The report says that adjusting for population growth and inflation, government health expenditure had a sustained period of growth from the mid-1990s to around 2010. However, since then, real per capita spending has been flat.

“Periods of little growth in funding clearly add pressure to the system and may have contributed to issues such as staff burnout and underinvestment in capital maintenance,” it says.

“However, the Panel is not convinced that funding pressures alone are the main reason for the current inequity of health outcomes.”
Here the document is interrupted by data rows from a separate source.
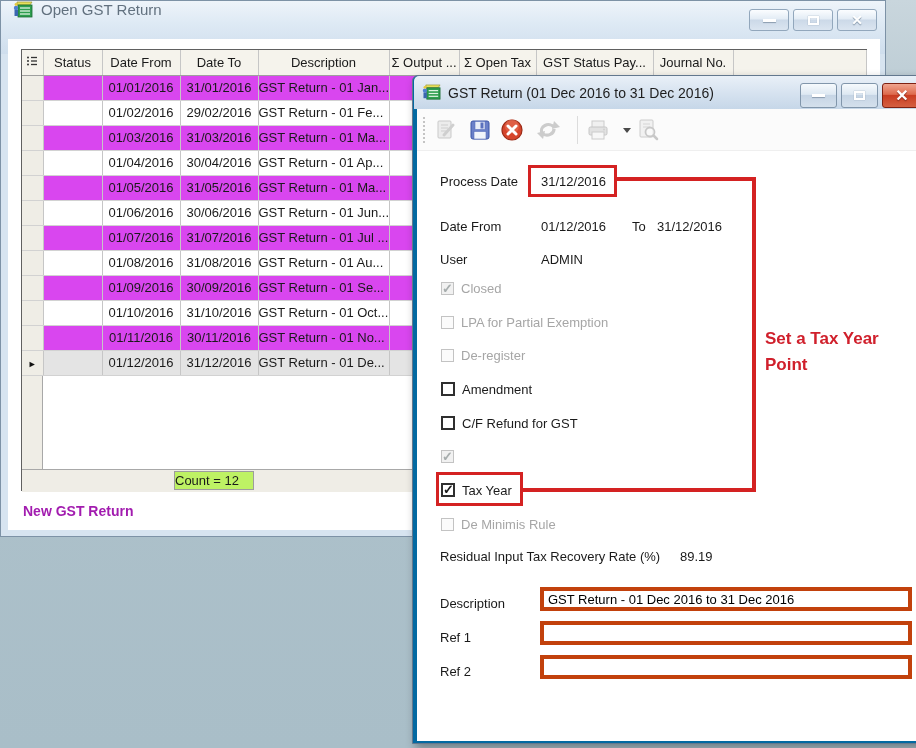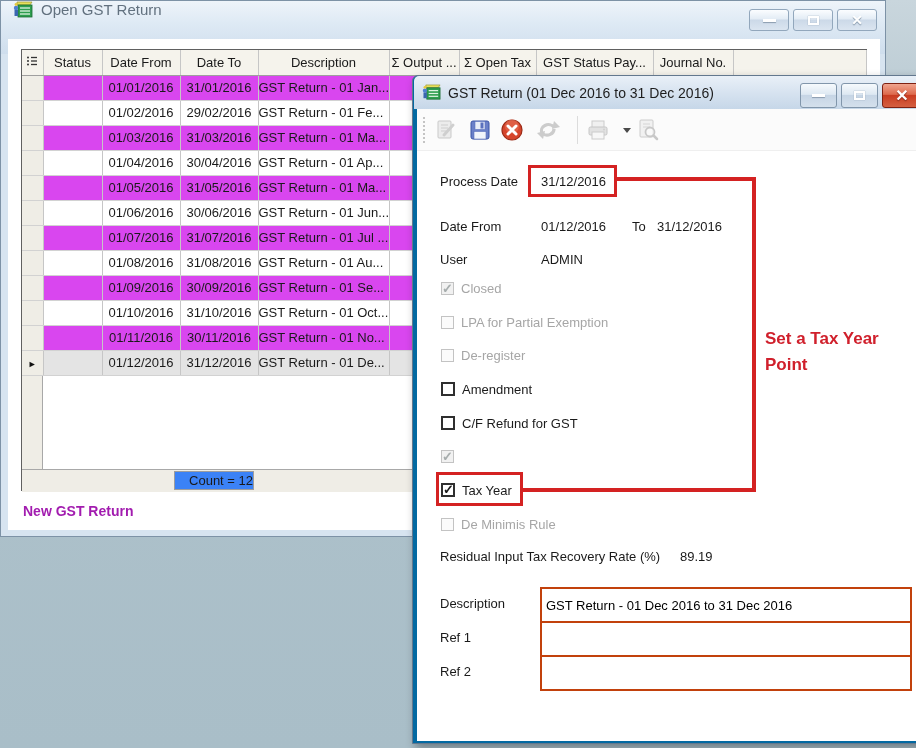--- a/index.html
+++ b/index.html
@@ -32,22 +32,22 @@
   tr.green td { background:#d946ef; }
   tr.green td.sel { background:#efede6; }
   tr.selected td { background:#e4e4e4 !important; }
   tr.selected td.sel { background:#efede6 !important; }
   tr.selected td.sel::after { content:"►"; font-size:9px; color:#111; }
   td.c { text-align:center; }
   td.dsc { text-align:left; padding-left:4px; }
   .gfill { position:relative; height:94px; background:#fff; border-bottom:1px solid #a8a8a8; }
   .gfill .selstrip { position:absolute; left:0; top:0; width:21px; height:100%; background:#efede6; border-right:1px solid #a8a8a8; }
   .gfoot { position:relative; height:22px; background:#efede6; }
-  .countbox { position:absolute; left:152px; top:1px; width:80px; height:19px; background:#3b82f6;
-    border:1px solid #9d9d9d; text-align:right; line-height:18px; }
+  .countbox { position:absolute; left:152px; top:1px; width:80px; height:19px; background:#bef264;
+    border:1px solid #9d9d9d; text-align:left; line-height:18px; }
   .newlink { position:absolute; left:15px; top:464px; color:#a21caf; font-weight:bold; font-size:14px; cursor:pointer; }
 
   
   .dlg { position:absolute; left:412px; top:75px; width:522px; height:669px;
     background:#0369a1; border:1px solid #63788e; border-radius:6px 6px 0 0;
     box-shadow:3px 4px 10px rgba(0,0,0,.35); z-index:10; }
   .dlg-title { position:absolute; left:1px; top:0; width:519px; height:33px; border-radius:5px 5px 0 0;
     background:linear-gradient(180deg,#e9f0f8 0%,#d7e3f0 50%,#c6d7e8 100%);
     display:flex; align-items:center; }
   .dlg-title .ttl { color:#1d1d1d; font-size:14px; margin-left:6px; }
@@ -61,22 +61,22 @@
 
   .tbar { position:absolute; left:0; top:0; width:100%; height:42px; background:#fbfbfb; border-bottom:1px solid #efefef; }
   .grip { position:absolute; left:6px; top:8px; height:26px; width:0; border-left:2px dotted #c4c4c4; }
   .tico { position:absolute; top:8px; width:26px; height:26px; display:flex; align-items:center; justify-content:center; }
   .tsep { position:absolute; left:160px; top:7px; height:28px; width:0; border-left:1px solid #dcdcdc; }
   .caret { position:absolute; left:206px; top:19px; width:0; height:0;
     border-left:4px solid transparent; border-right:4px solid transparent; border-top:5px solid #4a4a4a; }
 
   .flabel { position:absolute; white-space:nowrap; }
   .fvalue { position:absolute; white-space:nowrap; }
-  .tinput { position:absolute; height:24px; width:372px; border:2px solid #c2410c; background:#fff;
-    font-family:"Liberation Sans",sans-serif; font-size:13px; padding:16px 4px; }
+  .tinput { position:absolute; height:24px; width:372px; border:4px solid #c2410c; background:#fff;
+    font-family:"Liberation Sans",sans-serif; font-size:13px; padding:0 4px; }
 
   .cbrow { position:absolute; left:24px; display:flex; align-items:center; height:16px; }
   .cb { width:14px; height:14px; background:#fff; border:2px solid #2f2f2f; position:relative; flex:none; }
   .cbrow .cblabel { margin-left:7px; }
   .cbrow.checked .cb::after { content:"✓"; position:absolute; left:0px; top:-3px; font-size:13px; font-weight:bold; color:#1a1a1a; }
   .cbrow.disabled .cb { border:1px solid #c3c3c3; width:13px; height:13px; background:#fbfbfb; }
   .cbrow.disabled .cblabel { color:#a6a6a6; }
   .cbrow.disabled.checked .cb { background:#f1f1f1; }
   .cbrow.disabled.checked .cb::after { color:#a7adad; top:-2px; }
 

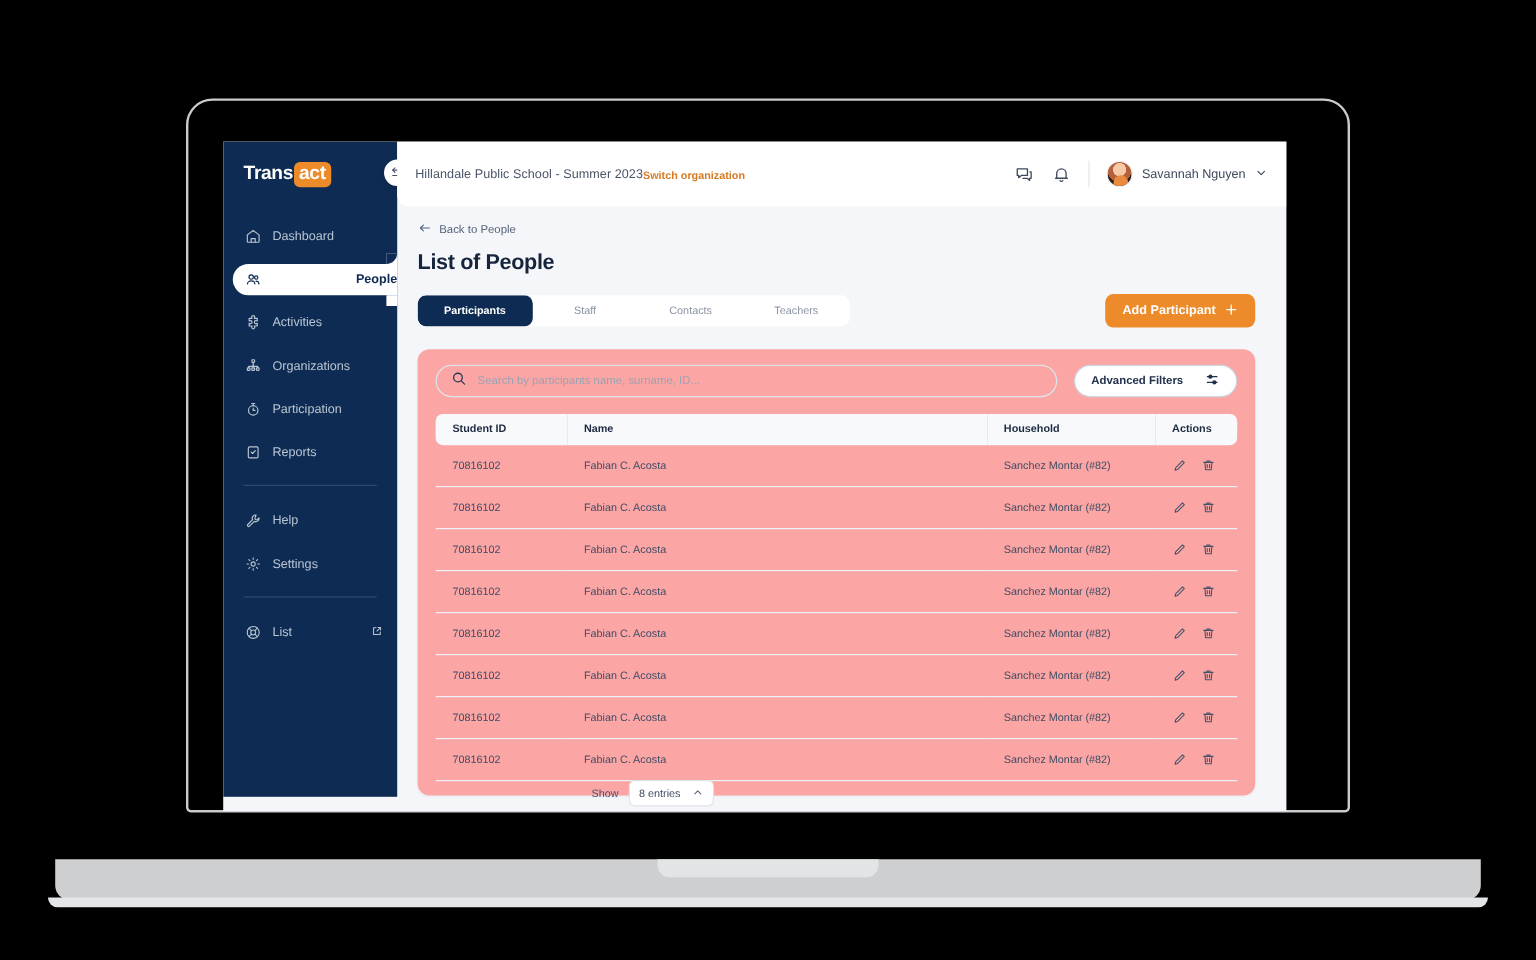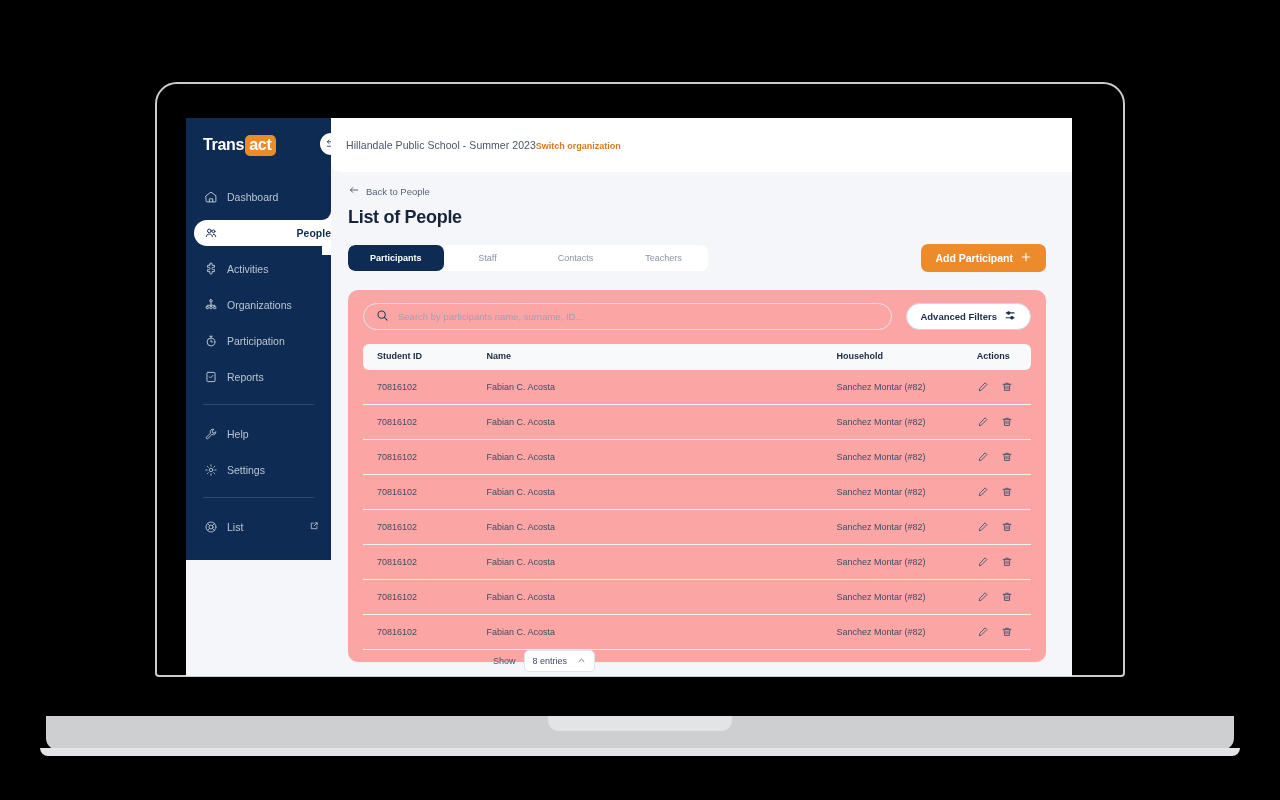--- a/index.html
+++ b/index.html
@@ -58,21 +58,21 @@
     height: 15px;
     background: #e2e4e6;
     border-radius: 0 0 10px 10px;
   }
 
   
   #sidebar {
     position: absolute;
     left: 0; top: 0;
     width: 145px;
-    height: 442px;
+    height: 546px;
     background: #0e2c53;
     border-top-left-radius: 0;
   }
   #sidebar-logo-row {
     position: relative;
     height: 54px;
     display: flex;
     align-items: center;
     padding-left: 17px;
   }
@@ -268,21 +268,21 @@
     font-family: "Liberation Sans", sans-serif;
   }
   #search-input::placeholder { color: #9aa3b2; }
   #advanced-filters-btn {
     height: 27px;
     border: 1px solid #cfd6e0;
     border-radius: 14px;
     background: #ffffff;
     font-size: 9.5px; color: #20314c; font-weight: bold;
     padding: 0 13px;
-    display: flex; align-items: center; gap: 7px;
+    display: flex; align-items: center; gap: 18px;
     cursor: pointer;
     font-family: "Liberation Sans", sans-serif;
   }
 
   table { width: 100%; border-collapse: collapse; }
   thead th {
     text-align: left;
     font-size: 9px;
     color: #1d2a40;
     font-weight: bold;
@@ -467,20 +467,45 @@
 
     </div>
   </nav>
 
   <header id="topbar">
     <div id="org-block">
       <span id="org-name">Hillandale Public School - Summer 2023</span>
       <span id="switch-org">Switch organization</span>
     </div>
 
+    <div id="topbar-right">
+      <span class="topbar-icon">
+        <svg width="17" height="17" viewBox="0 0 20 20" fill="none" stroke="#3d4a5c" stroke-width="1.3" stroke-linecap="round" stroke-linejoin="round">
+          <path d="M3.2 4.4h10v6.4h-6l-2.6 2.2v-2.2H3.2z"></path>
+          <path d="M15.6 7.4h1.2v6.3h-1.5v2l-2.3-2H8.8"></path>
+        </svg>
+      </span>
+      <span class="topbar-icon">
+        <svg width="17" height="17" viewBox="0 0 20 20" fill="none" stroke="#3d4a5c" stroke-width="1.3" stroke-linecap="round" stroke-linejoin="round">
+          <path d="M5.4 13.6V8.9a4.6 4.6 0 0 1 9.2 0v4.7"></path>
+          <path d="M4.2 13.6h11.6"></path>
+          <path d="M8.6 15.8a1.6 1.6 0 0 0 2.8 0"></path>
+        </svg>
+      </span>
+      <span class="topbar-sep"></span>
+      <div id="user-chip">
+        <span id="avatar"></span>
+        <span id="user-name">Savannah Nguyen</span>
+        <span>
+          <svg width="10" height="10" viewBox="0 0 14 14" fill="none" stroke="#3d4a5c" stroke-width="1.4" stroke-linecap="round" stroke-linejoin="round">
+              <path d="M3.2 5.4 7 9.1l3.8-3.7"></path>
+            </svg>
+        </span>
+      </div>
+    </div>
   </header>
 
   <main id="content">
 
     <div id="back-link">
       <span>
         <svg width="12" height="12" viewBox="0 0 16 16" fill="none" stroke="#55637a" stroke-width="1.3" stroke-linecap="round" stroke-linejoin="round">
             <path d="M13 8H3.2"></path>
             <path d="M6.4 4.8 3.2 8l3.2 3.2"></path>
           </svg>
The report says the review panel’s initial focus was on how the system could operate differently to make better use of whatever financial resources were available to it.

“The Panel also recognises that previous funding levels have not been the sole cause of the system continually running financial deficits and believes accountability mechanisms need to change to hold the system more accountable for staying within future funding paths.”

The report summarises its findings on DHBs and hospitals: “The Panel is clear that progress for those individuals and communities who are currently missing out in the system, hinges crucially on two things happening.

“First, services need to be funded and provided in a way that enables them to be designed around the wellbeing of the individual and their whānau, rather than primarily the interests of providers.

“Second, services need to be available to all on a fair basis, so that where you live, your degree of disability or your ethnicity is not a determining factor in the quality of care you receive. “

The second phase of the review will now get underway and is due to report by March next year.

“We have identified the likely reform themes and directions, but significantly more discussion and evaluation is needed before we will be in a position to bring our thinking to recommendation stage,” said  Simpson yesterday.

The reaction so far has been muted.

National’s health spokesperson, Michael Woodhouse said the report’s comments on system structure “are muddled, and if there’s going to be reform, we need to know how that will look.

“It says that the current structure is too confusing, but that restructuring would be ‘disruptive’. 

“Either structural reform is on this Government’s agenda, or it isn’t.” 

Woodhouse has asked the key question — so far, the answer would appear to be that it is not.